What particularly stood out in my mind recently was when she said that when I was in an ‘anorexic phase’ that I was unreachable. She said that it appeared like I zoned in on what I was doing but that I felt far away and not even there. I know that I don’t even remember those times really, they went past in a blur and I think part of me did go somewhere when I was very low in weight. The only healer for me to be reachable was to eat and give my brain and body the medicine it needed to be able to function properly.
For years and years my mother has watched me give inspirational talks and listened to me as I talked about the battles I faced. She has not had an opportunity to talk about the battle she faced every day watching me make choices that hurt her and me.
I think what is less heard about is the carers view of eating disorders. The pain that they feel watching their loved ones battle each day. It’s not just the person who has the eating disorder who makes those countless eating choices every day but it’s the caring person who’s trying to support them and help walk them through it. To be able to get the balance right between supporting and not controlling has to be one of the most difficult skills to be learned in supporting people in to recovery.
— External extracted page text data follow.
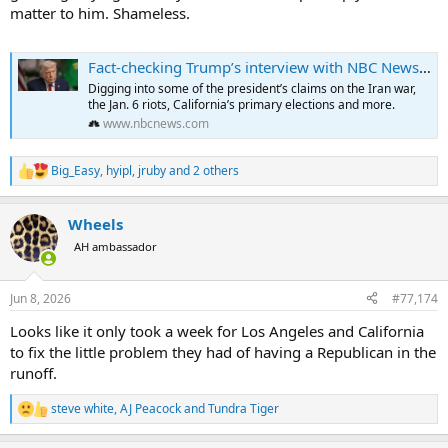
matter to him. Shameless.
Fact-checking Trump’s interview with NBC News’ ‘Meet the Press’
Digging into some of the president’s claims on the Iran war,
the Jan. 6 riots, California’s primary elections and more.
www.nbcnews.com
Big_Easy
,
hyipl
,
jruby
and 2 others
R
e
a
Wheels
c
t
AH ambassador
i
o
n
Jun 8, 2026
#77,174
s
:
Looks like it only took a week for Los Angeles and California
to fix the little problem they had of having a Republican in the
runoff.
steve white
,
AJ Peacock
and
Tundra Tiger
R
e
a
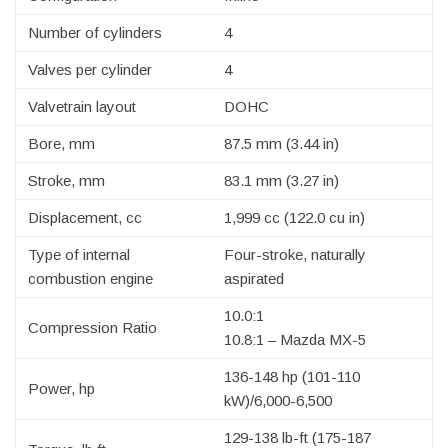
Number of cylinders
4
Valves per cylinder
4
Valvetrain layout
DOHC
Bore, mm
87.5 mm (3.44 in)
Stroke, mm
83.1 mm (3.27 in)
Displacement, cc
1,999 cc (122.0 cu in)
Type of internal
Four-stroke, naturally
combustion engine
aspirated
10.0:1
Compression Ratio
10.8:1 – Mazda MX-5
136-148 hp (101-110
Power, hp
kW)/6,000-6,500
129-138 lb-ft (175-187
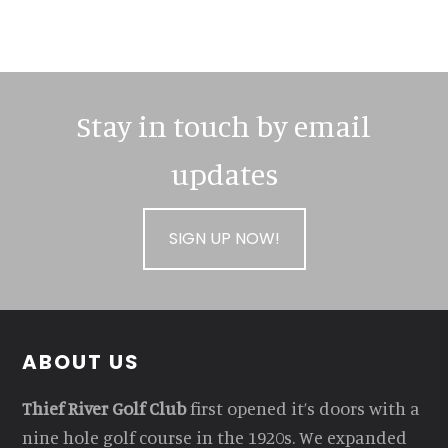
Stay in touch by email
updates
SIGN UP NOW!
Footer
ABOUT US
Thief River Golf Club
first opened it’s doors with a
nine hole golf course in the 1920s. We expanded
My mum is very humble about the support and impact she had on my recovery. She has not had a voice to speak about it until now. When I saw that the opportunity arose for families to be interviewed for a film, I knew it was time for mum to have her platform. It was her time to speak and to feel the warmth and strength I often feel from people who admire our great struggle through. So, on the first day launching my website (during national carer’s week), this first post is dedicated to her and for any others who are supporting those with eating disorders. I admire your strength and your courage to continue to support people who are journeying through such a tortuous illness.